Former Argentina captain and scrum-half Agustin Pichot is set to challenge Sir Bill Beaumont as World Rugby chairman in the upcoming elections.
Pichot, who is currently the body’s vice-chairman, on Sunday declared his intent to take on Beaumont for the top job, which will be voted on at May’s World Rugby Council meetings.
The 45-year-old, who represented Los Pumas in 71 Tests from 1995 to 2007, announced the move on Twitter, with an accompanying statement calling for unity and a “long-term vision for a global game”.
“It is time to think of a sport where professional and commercial income is becoming a true benefit for all, by empowering rugby’s growth around the world and by moving on from the time where those benefits were just for a few,” Pichot’s statement read.

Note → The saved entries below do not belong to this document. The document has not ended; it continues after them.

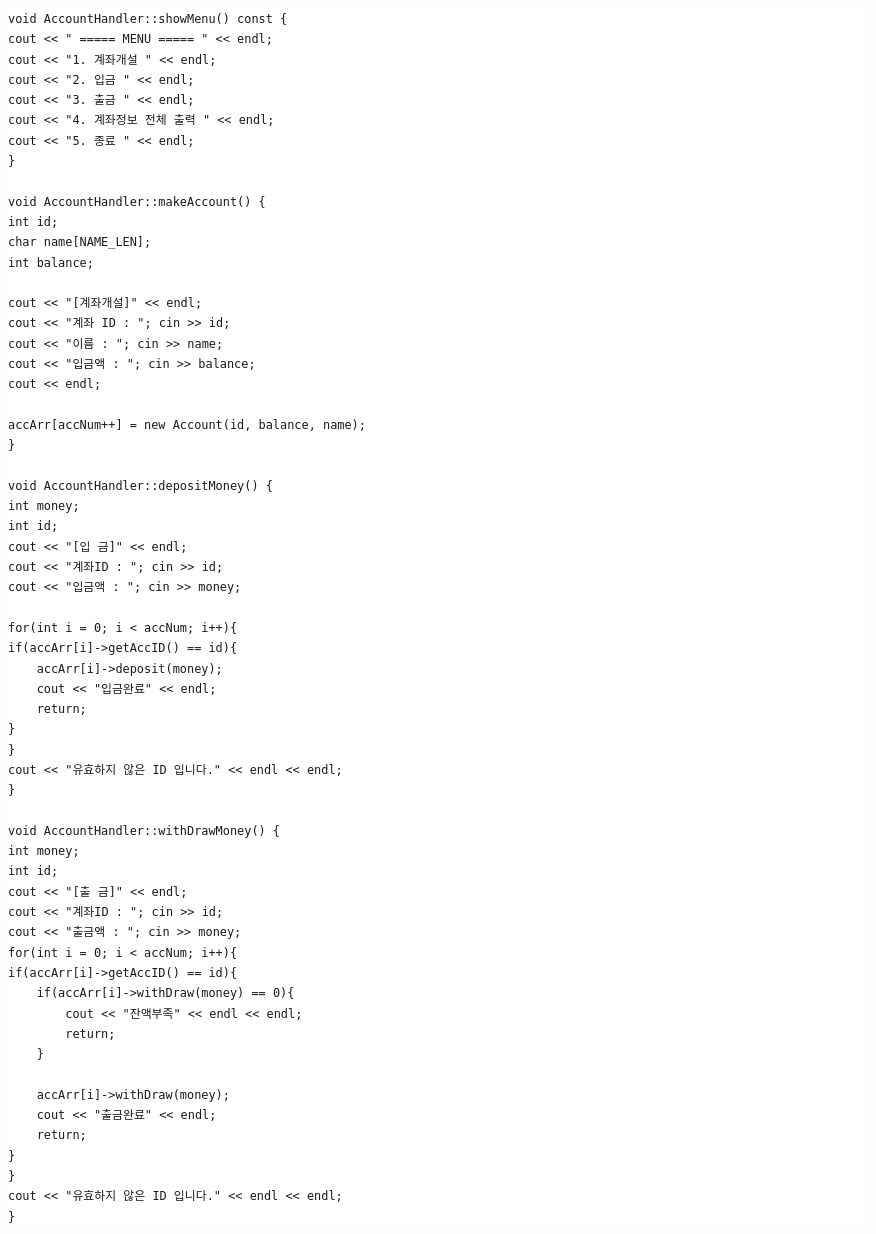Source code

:     void AccountHandler::showMenu() const {
    cout << " ===== MENU ===== " << endl;
    cout << "1. 계좌개설 " << endl;
    cout << "2. 입금 " << endl;
    cout << "3. 출금 " << endl;
    cout << "4. 계좌정보 전체 출력 " << endl;
    cout << "5. 종료 " << endl;
    }

    void AccountHandler::makeAccount() {
    int id;
    char name[NAME_LEN];
    int balance;

    cout << "[계좌개설]" << endl;
    cout << "계좌 ID : "; cin >> id;
    cout << "이름 : "; cin >> name;
    cout << "입금액 : "; cin >> balance;
    cout << endl;

    accArr[accNum++] = new Account(id, balance, name);
    }

    void AccountHandler::depositMoney() {
    int money;
    int id;
    cout << "[입 금]" << endl;
    cout << "계좌ID : "; cin >> id;
    cout << "입금액 : "; cin >> money;

    for(int i = 0; i < accNum; i++){
    if(accArr[i]->getAccID() == id){
        accArr[i]->deposit(money);
        cout << "입금완료" << endl;
        return;
    }
    }
    cout << "유효하지 않은 ID 입니다." << endl << endl;
    }

    void AccountHandler::withDrawMoney() {
    int money;
    int id;
    cout << "[출 금]" << endl;
    cout << "계좌ID : "; cin >> id;
    cout << "출금액 : "; cin >> money;
    for(int i = 0; i < accNum; i++){
    if(accArr[i]->getAccID() == id){
        if(accArr[i]->withDraw(money) == 0){
            cout << "잔액부족" << endl << endl;
            return;
        }

        accArr[i]->withDraw(money);
        cout << "출금완료" << endl;
        return;
    }
    }
    cout << "유효하지 않은 ID 입니다." << endl << endl;
    }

“The current crisis is an opportunity for the global realignment of our game.
“We cannot miss it.
“It is time to align our global calendar and our strategic intent to attract the sustainable investment we need, or risk falling back to individual handouts or grants in the absence of a long-term vision for a global game.”
Beaumont is bidding for a second term, opting to take France’s Bernard Laporte as his candidate for the vice-chairmanship rather than Pichot.
World Rugby elections have historically been fairly straightforward and Beaumont was initially expected to run unopposed after signalling his hopes for a second term.
Outspoken Pichot has courted some controversy with his views and comments in recent years as World Rugby vice-chairman.
The former Argentinian Test scrum-half was the biggest driver in the development of the ultimately scrapped Nations Championship concept.
Unable to get unanimous support for the international competition, the plans were ultimately scuppered last June but Pichot has spoken about his determination to revive the idea.
One of his most debated moments was a tweet in which he listed the percentage of Test players playing in the November Tests born outside of the nation they represent.
That tweet prompted some to call for his resignation at the time.